Buckwheat mushroom, fennel, asparagus green salad
(Serves 1-2 / Prep time approx. 5 min, cooking time 15 min)
1/3 cup of buckwheat
1/3 cup of sunflower seeds
dash (about a tablespoon) of flax seeds
half a celery stalk
4-5 asparagus stalks
couple of leave romaine lettuce
handful of rucola
quarter of a normal sized fennel
What to do:
Put a little pot with oil on the stove. When the oil is hot pour in the buckwheat. Fry a little, until some of them pop like popcorn. Carefully pour some water in and let it come to boil. Leave it to boil. The buckwheat will be done in about 15 minutes.
While the buckwheat is boiling chop the salad material to the preferred size. I basically chopped and sliced everything into fairly small pieces. When chopping the fennel use mostly the white part and just the beginning of the green top and leave the rest of the green for something other (nice in soups). Slice the mushrooms and throw everything into a bowl.
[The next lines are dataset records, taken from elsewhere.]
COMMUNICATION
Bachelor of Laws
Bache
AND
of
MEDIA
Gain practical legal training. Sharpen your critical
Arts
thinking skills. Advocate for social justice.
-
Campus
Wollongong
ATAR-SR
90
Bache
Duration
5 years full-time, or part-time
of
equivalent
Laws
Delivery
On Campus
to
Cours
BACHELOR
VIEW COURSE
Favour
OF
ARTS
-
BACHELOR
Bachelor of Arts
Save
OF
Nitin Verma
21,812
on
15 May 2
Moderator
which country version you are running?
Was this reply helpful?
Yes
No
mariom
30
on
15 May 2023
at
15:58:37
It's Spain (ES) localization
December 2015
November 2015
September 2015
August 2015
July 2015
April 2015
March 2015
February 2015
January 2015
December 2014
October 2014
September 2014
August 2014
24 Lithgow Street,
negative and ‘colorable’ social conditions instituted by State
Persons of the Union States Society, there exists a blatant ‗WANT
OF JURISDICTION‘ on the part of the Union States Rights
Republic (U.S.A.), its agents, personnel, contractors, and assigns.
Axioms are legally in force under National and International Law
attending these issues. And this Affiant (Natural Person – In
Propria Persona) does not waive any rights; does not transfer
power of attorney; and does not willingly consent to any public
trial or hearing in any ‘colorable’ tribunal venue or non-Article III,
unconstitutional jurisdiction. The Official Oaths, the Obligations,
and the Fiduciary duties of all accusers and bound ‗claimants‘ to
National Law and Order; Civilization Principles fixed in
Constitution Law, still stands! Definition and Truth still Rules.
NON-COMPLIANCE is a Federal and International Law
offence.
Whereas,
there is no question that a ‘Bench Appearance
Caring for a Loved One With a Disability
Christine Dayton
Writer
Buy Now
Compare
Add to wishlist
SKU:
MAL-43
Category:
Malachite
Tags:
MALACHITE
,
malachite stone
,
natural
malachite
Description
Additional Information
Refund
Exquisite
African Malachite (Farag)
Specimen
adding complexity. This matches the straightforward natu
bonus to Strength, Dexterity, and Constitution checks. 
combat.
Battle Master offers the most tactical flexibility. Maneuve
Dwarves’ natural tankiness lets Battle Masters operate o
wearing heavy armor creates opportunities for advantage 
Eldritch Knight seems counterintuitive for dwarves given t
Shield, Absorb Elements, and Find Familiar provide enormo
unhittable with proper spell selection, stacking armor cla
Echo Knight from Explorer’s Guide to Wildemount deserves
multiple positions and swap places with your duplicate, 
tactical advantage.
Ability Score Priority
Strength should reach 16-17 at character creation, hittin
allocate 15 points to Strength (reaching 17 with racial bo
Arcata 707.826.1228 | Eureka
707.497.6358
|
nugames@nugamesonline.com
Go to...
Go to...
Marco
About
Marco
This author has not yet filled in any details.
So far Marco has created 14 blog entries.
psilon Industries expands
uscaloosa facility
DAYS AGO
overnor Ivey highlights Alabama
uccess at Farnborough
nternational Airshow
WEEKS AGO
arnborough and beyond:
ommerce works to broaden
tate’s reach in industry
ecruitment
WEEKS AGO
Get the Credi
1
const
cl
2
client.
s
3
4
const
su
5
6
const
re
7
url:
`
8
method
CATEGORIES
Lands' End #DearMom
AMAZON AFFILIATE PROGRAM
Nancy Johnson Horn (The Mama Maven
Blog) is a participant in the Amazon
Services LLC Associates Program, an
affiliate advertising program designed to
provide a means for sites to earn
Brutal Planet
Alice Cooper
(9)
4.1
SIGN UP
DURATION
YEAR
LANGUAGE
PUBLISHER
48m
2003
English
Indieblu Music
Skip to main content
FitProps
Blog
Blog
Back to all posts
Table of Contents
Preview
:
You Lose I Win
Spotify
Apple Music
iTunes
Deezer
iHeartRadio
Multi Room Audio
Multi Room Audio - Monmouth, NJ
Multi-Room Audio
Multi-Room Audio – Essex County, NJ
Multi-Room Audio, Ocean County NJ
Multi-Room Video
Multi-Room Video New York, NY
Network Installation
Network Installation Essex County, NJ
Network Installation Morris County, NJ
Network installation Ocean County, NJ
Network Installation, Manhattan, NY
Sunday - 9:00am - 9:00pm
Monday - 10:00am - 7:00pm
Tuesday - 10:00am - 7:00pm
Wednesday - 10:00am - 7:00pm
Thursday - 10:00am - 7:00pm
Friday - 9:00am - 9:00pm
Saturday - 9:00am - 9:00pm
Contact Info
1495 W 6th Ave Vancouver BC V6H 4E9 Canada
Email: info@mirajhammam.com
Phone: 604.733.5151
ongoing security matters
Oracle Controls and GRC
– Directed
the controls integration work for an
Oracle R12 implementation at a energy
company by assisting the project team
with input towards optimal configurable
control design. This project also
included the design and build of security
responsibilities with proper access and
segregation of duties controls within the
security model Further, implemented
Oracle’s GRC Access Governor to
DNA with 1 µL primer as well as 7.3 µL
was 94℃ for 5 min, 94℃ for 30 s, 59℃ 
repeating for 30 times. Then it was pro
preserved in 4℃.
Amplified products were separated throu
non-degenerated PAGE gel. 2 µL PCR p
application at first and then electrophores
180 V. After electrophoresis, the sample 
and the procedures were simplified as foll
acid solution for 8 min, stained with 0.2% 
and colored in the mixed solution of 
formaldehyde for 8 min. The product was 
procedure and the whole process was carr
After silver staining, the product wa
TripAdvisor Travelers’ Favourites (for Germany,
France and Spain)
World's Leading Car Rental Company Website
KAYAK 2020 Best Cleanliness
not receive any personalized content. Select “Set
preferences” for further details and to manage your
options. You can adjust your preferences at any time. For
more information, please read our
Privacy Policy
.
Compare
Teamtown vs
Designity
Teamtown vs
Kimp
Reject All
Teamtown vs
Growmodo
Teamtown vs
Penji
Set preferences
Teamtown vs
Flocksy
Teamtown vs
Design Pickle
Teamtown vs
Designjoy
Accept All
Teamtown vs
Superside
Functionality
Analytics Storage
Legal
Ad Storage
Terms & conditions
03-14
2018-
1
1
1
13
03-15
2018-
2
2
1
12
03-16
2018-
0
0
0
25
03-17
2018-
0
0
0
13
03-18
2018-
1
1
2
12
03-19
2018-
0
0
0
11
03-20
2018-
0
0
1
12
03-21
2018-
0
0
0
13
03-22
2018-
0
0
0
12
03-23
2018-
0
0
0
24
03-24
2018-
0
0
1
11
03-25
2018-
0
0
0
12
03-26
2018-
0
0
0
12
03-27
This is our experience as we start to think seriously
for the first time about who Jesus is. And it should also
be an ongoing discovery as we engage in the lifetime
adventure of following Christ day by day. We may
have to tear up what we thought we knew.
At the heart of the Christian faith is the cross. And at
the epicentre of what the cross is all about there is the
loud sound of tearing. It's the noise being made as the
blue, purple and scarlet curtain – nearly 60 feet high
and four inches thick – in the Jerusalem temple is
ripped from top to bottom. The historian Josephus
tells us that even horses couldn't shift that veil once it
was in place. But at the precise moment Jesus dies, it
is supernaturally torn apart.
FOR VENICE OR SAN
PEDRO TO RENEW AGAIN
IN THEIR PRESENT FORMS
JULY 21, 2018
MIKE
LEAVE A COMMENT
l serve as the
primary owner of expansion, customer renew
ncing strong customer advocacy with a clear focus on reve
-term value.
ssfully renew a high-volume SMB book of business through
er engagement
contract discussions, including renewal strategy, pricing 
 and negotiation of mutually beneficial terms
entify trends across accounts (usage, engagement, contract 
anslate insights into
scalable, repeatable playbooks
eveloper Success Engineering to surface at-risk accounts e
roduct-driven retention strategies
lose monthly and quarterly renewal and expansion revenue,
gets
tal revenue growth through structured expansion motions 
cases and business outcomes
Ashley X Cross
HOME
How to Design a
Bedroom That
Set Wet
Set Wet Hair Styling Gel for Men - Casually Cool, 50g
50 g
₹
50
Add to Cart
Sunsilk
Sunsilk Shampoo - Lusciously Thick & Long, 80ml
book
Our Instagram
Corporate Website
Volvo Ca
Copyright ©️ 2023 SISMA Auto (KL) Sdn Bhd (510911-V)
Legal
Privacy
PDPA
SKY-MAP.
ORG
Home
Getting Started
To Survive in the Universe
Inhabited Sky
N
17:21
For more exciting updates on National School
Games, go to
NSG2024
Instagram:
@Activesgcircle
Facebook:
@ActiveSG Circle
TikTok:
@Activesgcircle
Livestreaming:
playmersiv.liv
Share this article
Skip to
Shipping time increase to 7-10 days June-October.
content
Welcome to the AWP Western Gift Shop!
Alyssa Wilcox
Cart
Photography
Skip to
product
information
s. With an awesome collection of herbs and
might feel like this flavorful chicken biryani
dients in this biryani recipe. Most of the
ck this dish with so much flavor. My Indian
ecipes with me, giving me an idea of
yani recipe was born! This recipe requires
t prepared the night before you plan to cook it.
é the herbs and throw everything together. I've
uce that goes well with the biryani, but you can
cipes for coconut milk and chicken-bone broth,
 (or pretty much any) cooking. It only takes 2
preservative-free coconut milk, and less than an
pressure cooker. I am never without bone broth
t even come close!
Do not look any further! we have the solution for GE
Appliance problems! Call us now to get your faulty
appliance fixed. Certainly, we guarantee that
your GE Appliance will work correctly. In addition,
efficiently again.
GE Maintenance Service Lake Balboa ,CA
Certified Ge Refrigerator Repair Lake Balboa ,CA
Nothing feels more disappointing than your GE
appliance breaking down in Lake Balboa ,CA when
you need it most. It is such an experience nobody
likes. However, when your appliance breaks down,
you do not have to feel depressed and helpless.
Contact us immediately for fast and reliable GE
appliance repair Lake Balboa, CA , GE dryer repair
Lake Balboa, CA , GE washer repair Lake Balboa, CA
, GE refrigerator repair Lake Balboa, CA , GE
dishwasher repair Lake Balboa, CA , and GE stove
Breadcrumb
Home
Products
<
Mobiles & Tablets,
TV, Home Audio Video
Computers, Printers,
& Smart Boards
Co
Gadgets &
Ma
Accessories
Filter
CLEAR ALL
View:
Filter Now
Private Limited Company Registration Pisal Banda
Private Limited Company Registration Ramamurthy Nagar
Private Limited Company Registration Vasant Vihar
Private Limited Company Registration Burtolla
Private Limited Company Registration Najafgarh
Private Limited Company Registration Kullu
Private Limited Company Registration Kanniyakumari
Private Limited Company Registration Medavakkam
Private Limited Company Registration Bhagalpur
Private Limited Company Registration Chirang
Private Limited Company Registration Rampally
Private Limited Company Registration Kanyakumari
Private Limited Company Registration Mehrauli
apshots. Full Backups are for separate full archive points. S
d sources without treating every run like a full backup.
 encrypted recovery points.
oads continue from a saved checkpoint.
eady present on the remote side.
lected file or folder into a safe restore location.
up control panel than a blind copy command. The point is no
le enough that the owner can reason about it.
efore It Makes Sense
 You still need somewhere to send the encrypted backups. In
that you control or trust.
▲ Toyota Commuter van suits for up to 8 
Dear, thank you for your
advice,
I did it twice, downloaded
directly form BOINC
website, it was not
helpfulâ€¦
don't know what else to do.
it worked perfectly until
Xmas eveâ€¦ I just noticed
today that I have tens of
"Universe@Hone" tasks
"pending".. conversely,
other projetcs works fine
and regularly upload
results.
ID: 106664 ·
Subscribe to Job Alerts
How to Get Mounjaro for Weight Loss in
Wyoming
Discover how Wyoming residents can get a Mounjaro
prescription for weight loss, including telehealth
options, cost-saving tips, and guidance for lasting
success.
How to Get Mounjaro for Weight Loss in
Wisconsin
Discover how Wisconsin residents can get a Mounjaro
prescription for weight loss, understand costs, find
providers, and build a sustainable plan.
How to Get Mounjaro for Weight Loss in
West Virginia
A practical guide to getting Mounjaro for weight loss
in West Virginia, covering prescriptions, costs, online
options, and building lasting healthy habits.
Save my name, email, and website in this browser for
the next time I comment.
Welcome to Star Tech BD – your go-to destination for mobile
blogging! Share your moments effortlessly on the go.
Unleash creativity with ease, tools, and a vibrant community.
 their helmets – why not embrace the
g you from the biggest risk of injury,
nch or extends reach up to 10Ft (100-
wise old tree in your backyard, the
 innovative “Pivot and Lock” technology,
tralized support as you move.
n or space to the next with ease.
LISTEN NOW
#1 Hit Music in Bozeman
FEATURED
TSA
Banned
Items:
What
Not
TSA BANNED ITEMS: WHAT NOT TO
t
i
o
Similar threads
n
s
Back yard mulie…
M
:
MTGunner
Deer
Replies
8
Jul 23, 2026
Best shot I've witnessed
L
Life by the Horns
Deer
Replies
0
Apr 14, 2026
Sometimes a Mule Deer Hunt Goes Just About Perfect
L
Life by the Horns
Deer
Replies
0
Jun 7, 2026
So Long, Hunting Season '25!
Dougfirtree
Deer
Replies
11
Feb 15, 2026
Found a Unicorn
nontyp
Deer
When greens are chopped and mushrooms sliced mix in the sunflower and flax seeds. Season with pinch of sea salt and cayenne pepper. Mix everything.
Check the buckwheat. If done (taste it should be soft but not mushy), drain the buckwheat and mix it in with the prepped salad. Drizzle in some olive oil. Mix. Taste. If needed season with sea salt and cayenne pepper. You’re done. Voilà!